16 Even those who are made kings in heaven are not too high to worship before this God Most Holy, for the apostle John says: “And whenever the living creatures offer glory and honor and thanksgiving to the one seated upon the throne, the one that lives forever and ever, the twenty-four older persons fall down before the one seated upon the throne and worship the one that lives forever and ever, and they cast their crowns before the throne, saying: ‘You are worthy, Jehovah, even our God, to receive the glory and the honor and the power, because you created all things, and because of your will they existed and were created.’”—Rev. 4:9-11.
INCREASING OUR ACQUAINTANCE WITH GOD
17, 18. (a) As in the case of Job, what do religious critics challenge Jehovah’s witnesses to do, and what can we do about the challenge as such? (b) How is it possible to make God a part of our daily experience?
17 Ah, this is the God whom the religious critics of Jehovah’s witnesses challenge us to acquaint ourselves with, if we can do so, just the same as the faultfinding Temanite named Eliphaz challenged Job to do amid his sufferings. (Job 22:1, 21) We can take the modern-day challenge for what it is worth. Now of all times is the opportune time for us to acquaint ourselves with the ever-living God who bears the name Jehovah, the Almighty One. We may already be acquainted with him to some degree. So was Job, but God brought him into a more intimate acquaintance with himself, so that Job was moved to say: “In hearsay I have heard about you, but now my own eye does see you. That is why I make a retraction, and I do repent in dust and ashes.” (Job 42:5, 6) Likewise, we can now increase our acquaintanceship with him.
18 Today as never before his written Word has been opened to human understanding. As a result, we can grow in appreciation of him through the greatly increased understanding that is now possible for us. We can pray to him with more accurate knowledge. We can rely upon him with more confidence, as if seeing him who is invisible. Thus we can make this only adorable God a part of our daily experience.
19. Our aquainting ourselves with God will mean what for us, and what things will certainly come to us?
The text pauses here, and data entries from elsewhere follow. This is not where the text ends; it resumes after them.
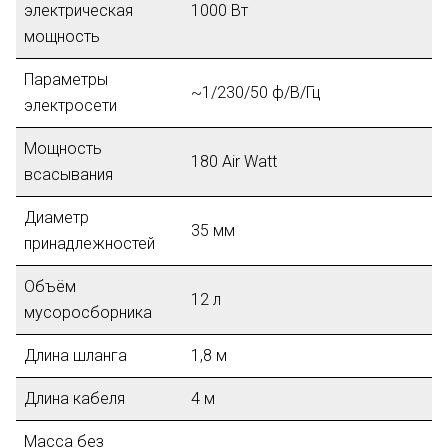
электрическая
1000 Вт
мощность
Параметры
~1/230/50 ф/В/Гц
электросети
Мощность
180 Air Watt
всасывания
Диаметр
35 мм
принадлежностей
Объём
12 л
мусоросборника
Длина шланга
1,8 м
Длина кабеля
4 м
Масса без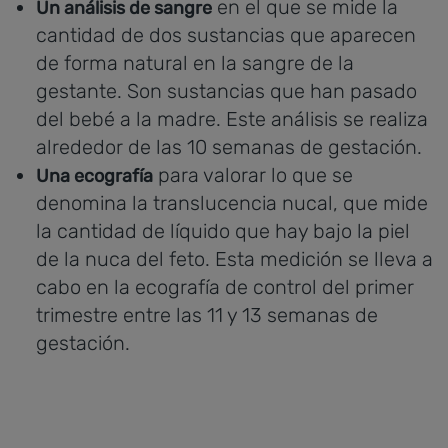
en el que se mide la
Un análisis de sangre
cantidad de dos sustancias que aparecen
de forma natural en la sangre de la
gestante. Son sustancias que han pasado
del bebé a la madre. Este análisis se realiza
alrededor de las 10 semanas de gestación.
para valorar lo que se
Una ecografía
denomina la translucencia nucal, que mide
la cantidad de líquido que hay bajo la piel
de la nuca del feto. Esta medición se lleva a
cabo en la ecografía de control del primer
trimestre entre las 11 y 13 semanas de
gestación.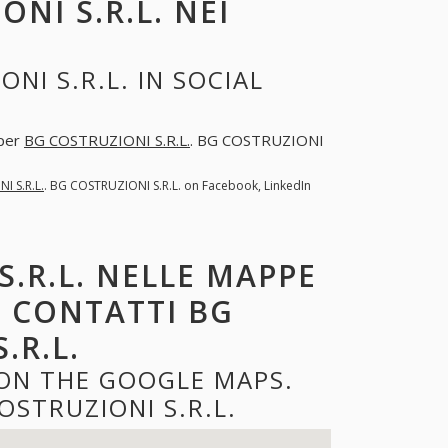
NI S.R.L. NEI
NI S.R.L. IN SOCIAL
 per
BG COSTRUZIONI S.R.L.
. BG COSTRUZIONI
I S.R.L.
. BG COSTRUZIONI S.R.L. on Facebook, LinkedIn
S.R.L. NELLE MAPPE
E CONTATTI BG
.R.L.
 ON THE GOOGLE MAPS.
STRUZIONI S.R.L.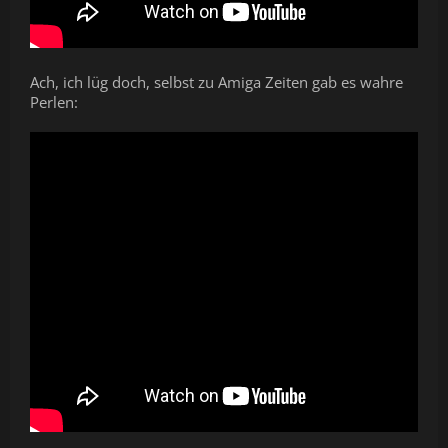
Ach, ich lüg doch, selbst zu Amiga Zeiten gab es wahre
Perlen: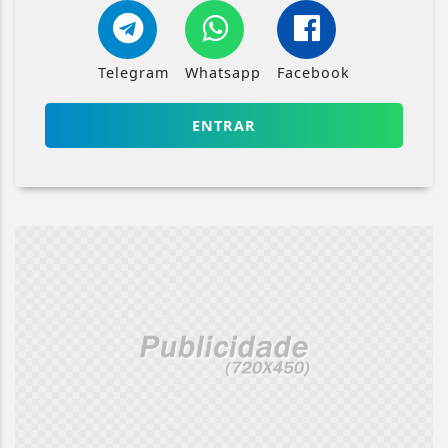
Telegram
Whatsapp
Facebook
ENTRAR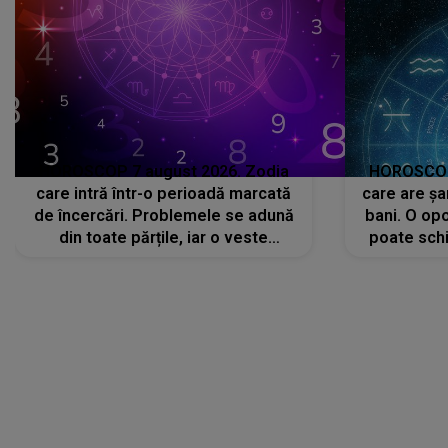
HOROSCOP 7 august 2026. Zodia
HOROSCOP 
care intră într-o perioadă marcată
care are șa
de încercări. Problemele se adună
bani. O opo
din toate părțile, iar o veste
poate schi
neașteptată îi dă planurile peste
la
cap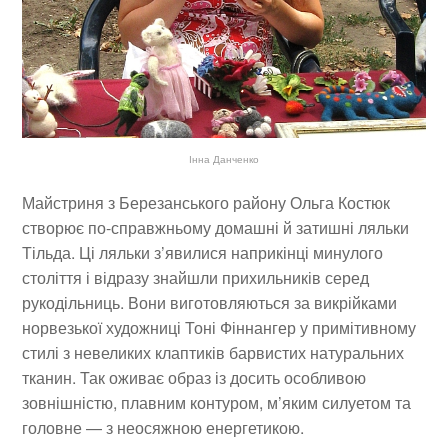
Інна Данченко
Майстриня з Березанського району
Ольга Костюк
створює по-справжньому домашні й затишні ляльки
Тільда. Ці ляльки з’явилися наприкінці минулого
століття і відразу знайшли прихильників серед
рукодільниць. Вони виготовляються за викрійками
норвезької художниці Тоні Фіннангер у примітивному
стилі з невеликих клаптиків барвистих натуральних
тканин. Так оживає образ із досить особливою
зовнішністю, плавним контуром, м’яким силуетом та
головне — з неосяжною енергетикою.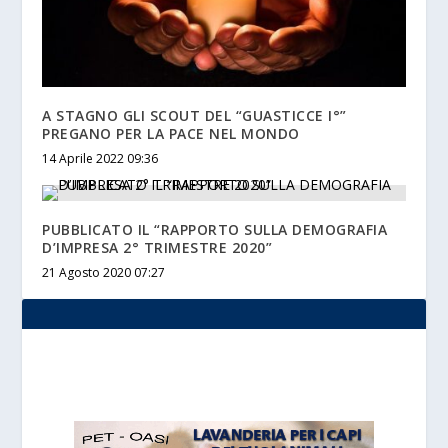
A STAGNO GLI SCOUT DEL “GUASTICCE I°”
PREGANO PER LA PACE NEL MONDO
14 Aprile 2022 09:36
PUBBLICATO IL “RAPPORTO SULLA DEMOGRAFIA
D’IMPRESA 2° TRIMESTRE 2020”
21 Agosto 2020 07:27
19 It indeed means peace for us to acquaint ourselves with this God, not a superficial worldly peace, but a true peace that even the approaching destruction of this war-racked system of things cannot take away. In a world at enmity with God, we want the peace of friendship with Him. We want to be people toward whom God has goodwill. (Luke 2:14) By now becoming his “men of good will” it is certain that “good things will come” to us from Him, good things now when this world is experiencing so much bad, and good things in God’s promised new order of things, where we shall experience his goodness forever.